L’ouvrage se situe clairement dans le style des traités d’architecture germaniques de la seconde moitié du XVIe siècle et de la première partie du siècle suivant. Ces publications tendent à s’affranchir de l’influence italienne des Vitruve, Alberti et Serlio et de leurs traducteurs, par exemple Walther Ryff (1548) et Pieter Coecke d’Alost (à partir de 1542). Inaugurée par le livre de Hans Blum en 1550, cette veine allemande fut illustrée par les nombreuses publications de Wendel I Dietterlin, Veit Eck, Johann Jacob Ebelmann, Jacob Guckeisen, Gabriel Krammer, Daniel II Mayer et Johan Georg Erasmus. Roger Kasemann s’insère parfaitement dans cette tradition en reprenant la théorie des ordres telle qu’elle fut exprimée par Blum, et surtout en accordant une grande importance au décor des ordres et à l’ornementation exubérante des termes. Le propos de ces traités est de diffuser le vocabulaire des ordres auprès d’un vaste public de maçons et d’ouvriers, de sculpteurs et d’ornemanistes, en leur procurant un grand nombre de modèles pour chacun des éléments des ordres, en même temps que des schémas de proportions géométriques simples. Du point de vue stylistique et ornemental, ils s’inspirent très largement d’auteurs contemporains tels que Dietterlin, Vredeman de Vries, Mayer et Krammer. L’utilisation de motifs en pointe de diamants sur plusieurs modèles peut certainement trouver son origine dans les décors alors fort en vogue chez les menuisiers et fabricants de meubles.
On ne connaît que peu d’œuvres attribuables à Kasemann. Toutes sont publiées à Cologne, à l’exception de la présente traduction française qui fut imprimée à Paris. Un ouvrage intitulé Architectura parut en 1615 et à nouveau en 1643. Le Seilen Bochg date de 1616, et sa traduction française de 1622. Kasemann publia le livre des colonnes de Blum en 1625 sous le titre Architecture ; il fut réédité en 1644 et 1664. En 1627 fut publiée une gravure représentant les cinq ordres, et le traité intitulé Architectvr, gravé par Hermanus Esser et doté d’une longue introduction, sortit des presses en 1630 ; ce livre fut régulièrement réédité durant le XVIIe siècle.

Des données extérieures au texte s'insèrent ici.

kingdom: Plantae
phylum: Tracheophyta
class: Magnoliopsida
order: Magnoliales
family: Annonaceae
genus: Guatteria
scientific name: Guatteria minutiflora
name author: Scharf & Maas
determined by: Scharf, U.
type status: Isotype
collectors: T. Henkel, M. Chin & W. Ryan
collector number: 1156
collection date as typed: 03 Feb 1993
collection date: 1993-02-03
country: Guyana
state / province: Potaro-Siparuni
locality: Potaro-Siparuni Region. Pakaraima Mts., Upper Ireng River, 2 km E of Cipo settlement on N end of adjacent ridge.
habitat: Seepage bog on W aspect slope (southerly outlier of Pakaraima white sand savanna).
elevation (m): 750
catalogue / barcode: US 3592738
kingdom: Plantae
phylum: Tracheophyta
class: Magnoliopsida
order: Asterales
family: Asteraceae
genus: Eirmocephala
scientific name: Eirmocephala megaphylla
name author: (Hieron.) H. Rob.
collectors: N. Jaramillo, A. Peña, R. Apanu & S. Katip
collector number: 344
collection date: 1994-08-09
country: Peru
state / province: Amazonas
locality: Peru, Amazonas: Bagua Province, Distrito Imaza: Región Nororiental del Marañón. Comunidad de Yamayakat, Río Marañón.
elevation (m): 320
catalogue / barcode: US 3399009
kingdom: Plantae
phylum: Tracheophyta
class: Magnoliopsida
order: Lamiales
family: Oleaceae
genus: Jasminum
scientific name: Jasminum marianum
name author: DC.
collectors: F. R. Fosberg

Piet Lombaerde (Hoger Instituut voor Architectuurwetenschappen Henry van de Velde, Association Université Anvers ) - 2006

Bibliographie critique

U.-C. Bergemann, Die Meisterrisse der Ingolstädter Schreiner 1617-1742, Ingolstadt, Verlag Donau Courier, 1999, p. 85-87.

H. Günther, Deutsche Architekturtheorie zwischen Gotik und Renaissance, Darmstadt, Wissenschaftliche Buchgesellschaft, 1988.

G. Irmscher, Kölner Architektur- und Säulenbücher um 1600, Bonn, Bouvier Verlag, 1999.

E. von May, Hans Blum von Lohr am Main. Ein Bautheoretiker der Deutschen Renaissance, Strasbourg, Heitz/Mündel, 1910, p. 71-72.

U. Thieme & F. Becker (éd.), Allgemeines Lexicon der bildenden Künstler von der Antike bis zur Gegenwart, « Kasemann (Kaesmann, Kasmann, Kosmann) Rutger », Leipzig, Engelmann, 19, 1926, p. 581.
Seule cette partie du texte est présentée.